Susannah Streeter, head of money and markets at Hargreaves Lansdown, commented, “Policymakers are in a stalemate. Growth has seized up, but inflation has stayed stubbornly sticky. Trade deals have cleared some economic clouds, but conflict in the Middle East threatens further turmoil. Energy prices looked like they were on their way down, but are now ramping back up. The labour market has shown signs of easing but not enough to erase worries about hot wage growth.”
She added, “In every direction, there’s a conundrum to confront, so policymakers have judged that pressing the pause button on rates is the best option for now. Given the unpredictable winds whistling through the world, global growth is set to slow, keeping activity in the UK highly sluggish. The economy will need a shove to get moving again, and so two interest rate cuts are still on the horizon this year. Hopes for a summer rate reduction haven’t completely faded, with bets ramping up that a cut in August could provide the rays of relief that borrowers have been waiting for.”

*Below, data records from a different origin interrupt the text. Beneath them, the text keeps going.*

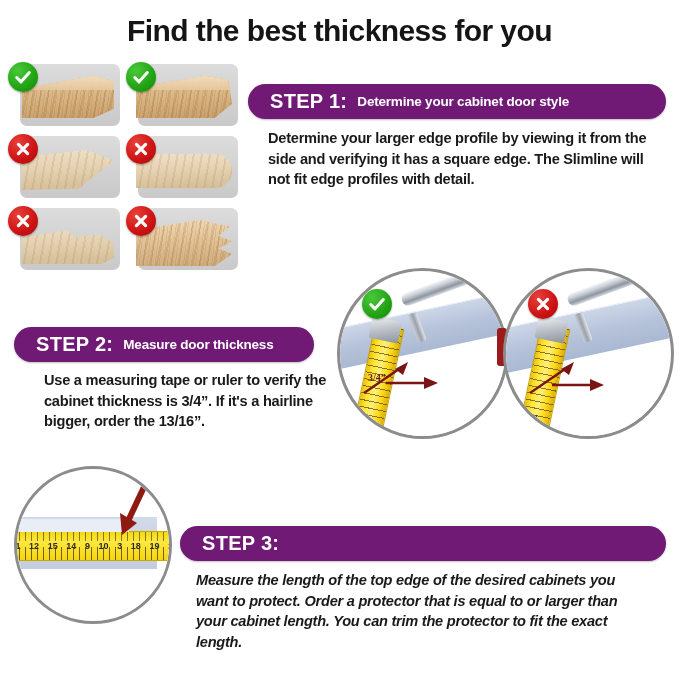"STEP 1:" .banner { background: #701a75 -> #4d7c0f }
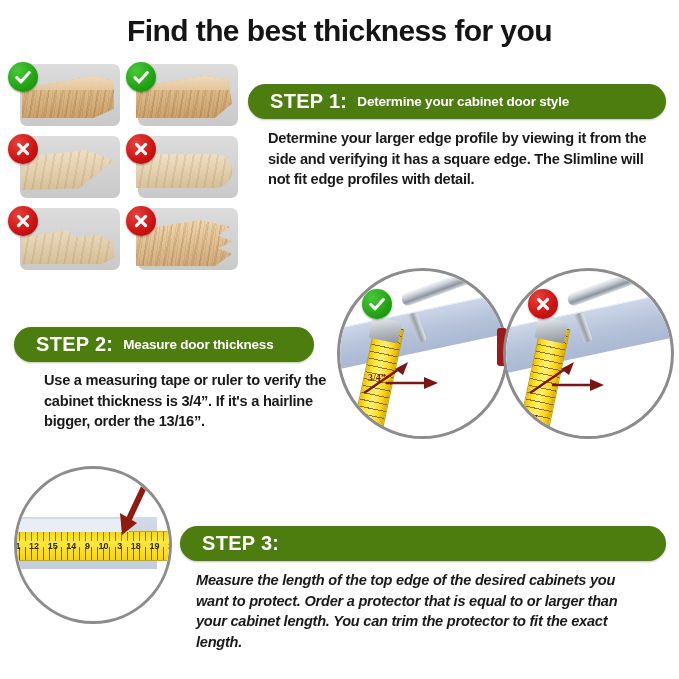"Determine your larger edge profile" div.body-text { text: larger -> cabinet }
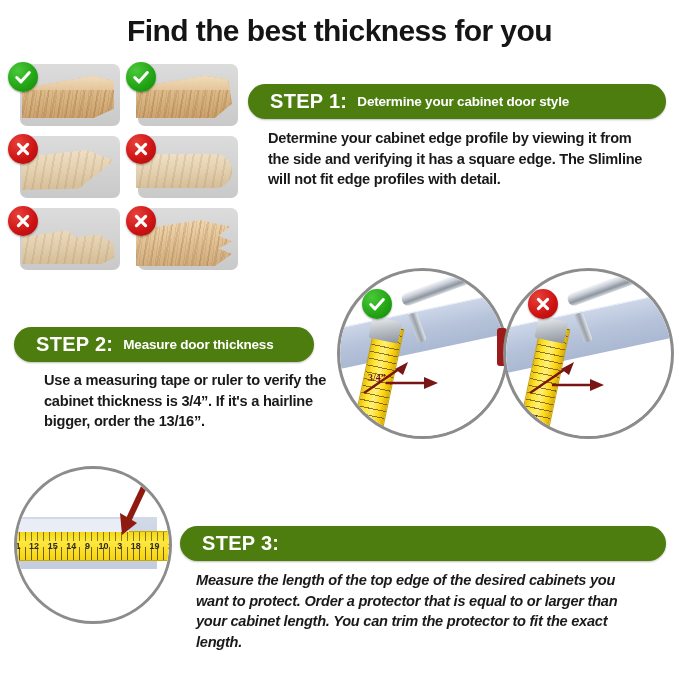"STEP 3:" div.banner { height: 35px -> 18px }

In related news, Norway’s central bank unexpectedly reduced its policy rate to 4.25% from 4.5%, a level it had maintained since December 2023, defying analysts’ expectations to hold rates steady. Similarly, the Swiss National Bank slashed interest rates by 25 basis points to zero, attributing the decision to countering reduced inflationary pressure.
The US Federal Reserve, on Wednesday, opted to keep its benchmark rate unchanged at 4.25% to 4.50% for the fourth consecutive meeting. Looking ahead, the Fed signaled it expects two rate cuts before the year’s end while also lowering growth predictions for the next two years.
Broader market conditions were also influenced by ongoing concerns about the Israel-Iran conflict, further impacting sentiment.
Neil Wilson, UK investor strategist at Saxo Markets, observed, “Geopolitics is still front and centre for markets even as we are in the midst of a busy central bank week. The Israel-Iran conflict is now being viewed by investors through the lens of whether the US gets involved or not.”
He added, “President Trump says that he ‘may or may not’ strike Iran, but the mood music seems to be martial in its drumbeat.”
In equity markets, companies such as United Utilities, Persimmon, and Compass experienced declines as they traded without entitlement to the dividend. Whitbread also faced challenges, with the Premier Inn owner reporting a decline in first-quarter sales amidst a “challenging” UK market environment. Meanwhile, recruiter Hays saw a significant tumble after warning of lower full-year profits due to “more challenging” permanent markets. In its pre-close year-end trading update, Hays indicated it now expects a FY25 pre-exceptional operating profit of approximately £45m.